====== RECORDS SUPPLIED

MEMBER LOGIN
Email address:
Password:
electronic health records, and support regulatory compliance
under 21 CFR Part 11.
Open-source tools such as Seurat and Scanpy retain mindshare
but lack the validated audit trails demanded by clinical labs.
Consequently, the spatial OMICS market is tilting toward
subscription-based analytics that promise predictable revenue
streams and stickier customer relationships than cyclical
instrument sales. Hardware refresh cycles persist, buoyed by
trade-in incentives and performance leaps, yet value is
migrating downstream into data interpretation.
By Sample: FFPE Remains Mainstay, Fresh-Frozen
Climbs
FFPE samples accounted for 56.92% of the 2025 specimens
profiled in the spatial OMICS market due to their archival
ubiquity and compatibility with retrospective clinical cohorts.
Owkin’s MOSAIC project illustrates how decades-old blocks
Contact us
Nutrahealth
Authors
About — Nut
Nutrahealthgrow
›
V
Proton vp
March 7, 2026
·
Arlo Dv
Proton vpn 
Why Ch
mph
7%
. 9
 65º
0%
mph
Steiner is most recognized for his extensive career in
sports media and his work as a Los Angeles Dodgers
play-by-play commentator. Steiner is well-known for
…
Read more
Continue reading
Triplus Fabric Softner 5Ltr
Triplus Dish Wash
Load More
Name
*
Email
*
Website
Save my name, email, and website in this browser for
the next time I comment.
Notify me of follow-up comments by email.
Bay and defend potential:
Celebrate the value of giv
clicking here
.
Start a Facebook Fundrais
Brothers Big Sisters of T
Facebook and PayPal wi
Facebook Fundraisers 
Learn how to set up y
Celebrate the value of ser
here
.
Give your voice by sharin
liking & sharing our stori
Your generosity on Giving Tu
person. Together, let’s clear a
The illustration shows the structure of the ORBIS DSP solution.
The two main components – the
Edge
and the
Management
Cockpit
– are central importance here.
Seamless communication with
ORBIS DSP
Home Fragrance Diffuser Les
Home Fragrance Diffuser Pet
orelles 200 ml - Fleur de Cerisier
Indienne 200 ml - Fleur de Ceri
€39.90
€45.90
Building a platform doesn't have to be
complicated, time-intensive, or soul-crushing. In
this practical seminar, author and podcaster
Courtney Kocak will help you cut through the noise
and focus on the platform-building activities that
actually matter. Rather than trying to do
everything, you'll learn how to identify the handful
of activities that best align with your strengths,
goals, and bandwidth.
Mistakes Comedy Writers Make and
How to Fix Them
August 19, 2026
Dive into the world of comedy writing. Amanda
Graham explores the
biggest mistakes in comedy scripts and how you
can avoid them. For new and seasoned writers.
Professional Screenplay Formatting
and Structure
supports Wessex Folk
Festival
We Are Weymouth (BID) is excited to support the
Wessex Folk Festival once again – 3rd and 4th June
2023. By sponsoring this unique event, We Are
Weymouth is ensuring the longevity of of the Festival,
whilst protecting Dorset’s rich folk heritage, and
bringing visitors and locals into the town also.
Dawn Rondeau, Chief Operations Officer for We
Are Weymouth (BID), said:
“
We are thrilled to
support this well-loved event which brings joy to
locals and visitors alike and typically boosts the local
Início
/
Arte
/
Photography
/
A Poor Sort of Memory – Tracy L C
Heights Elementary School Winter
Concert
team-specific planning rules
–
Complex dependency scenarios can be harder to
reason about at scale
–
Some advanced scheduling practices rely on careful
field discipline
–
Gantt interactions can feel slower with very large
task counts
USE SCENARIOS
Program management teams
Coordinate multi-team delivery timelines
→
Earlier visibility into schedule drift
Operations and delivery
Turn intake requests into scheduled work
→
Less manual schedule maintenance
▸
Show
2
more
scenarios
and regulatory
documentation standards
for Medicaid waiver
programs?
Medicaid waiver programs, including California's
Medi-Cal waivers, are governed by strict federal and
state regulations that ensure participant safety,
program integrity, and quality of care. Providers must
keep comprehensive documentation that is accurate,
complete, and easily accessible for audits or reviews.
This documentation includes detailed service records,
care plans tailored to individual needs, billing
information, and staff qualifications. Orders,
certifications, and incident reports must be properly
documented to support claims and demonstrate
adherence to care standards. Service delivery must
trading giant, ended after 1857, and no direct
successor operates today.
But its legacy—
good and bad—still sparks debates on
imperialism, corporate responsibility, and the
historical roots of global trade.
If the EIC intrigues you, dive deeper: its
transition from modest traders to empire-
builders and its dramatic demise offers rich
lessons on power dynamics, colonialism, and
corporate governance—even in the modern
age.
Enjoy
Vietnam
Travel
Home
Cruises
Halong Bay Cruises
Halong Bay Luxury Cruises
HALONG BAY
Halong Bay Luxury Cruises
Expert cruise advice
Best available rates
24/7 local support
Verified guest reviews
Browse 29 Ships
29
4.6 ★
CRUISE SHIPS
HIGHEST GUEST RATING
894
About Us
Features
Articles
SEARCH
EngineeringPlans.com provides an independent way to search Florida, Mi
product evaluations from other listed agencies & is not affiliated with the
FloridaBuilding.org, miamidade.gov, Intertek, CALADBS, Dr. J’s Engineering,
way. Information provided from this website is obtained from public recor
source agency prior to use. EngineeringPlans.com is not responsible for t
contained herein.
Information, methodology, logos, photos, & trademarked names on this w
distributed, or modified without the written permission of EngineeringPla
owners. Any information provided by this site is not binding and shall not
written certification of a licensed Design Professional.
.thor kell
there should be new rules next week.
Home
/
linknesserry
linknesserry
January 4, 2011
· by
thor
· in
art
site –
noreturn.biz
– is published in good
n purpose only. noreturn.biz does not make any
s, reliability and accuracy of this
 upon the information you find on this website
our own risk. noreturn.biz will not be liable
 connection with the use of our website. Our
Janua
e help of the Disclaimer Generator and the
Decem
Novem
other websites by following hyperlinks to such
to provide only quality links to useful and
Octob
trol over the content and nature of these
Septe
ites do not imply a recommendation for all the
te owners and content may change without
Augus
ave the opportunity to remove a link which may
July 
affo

============

■ **EXERCISE DETAILS**
Check each line of the entries above, and show every one holding the word "event".

■ **EXPECTED ANSWER**
2023. By sponsoring this unique event, We Are
support this well-loved event which brings joy to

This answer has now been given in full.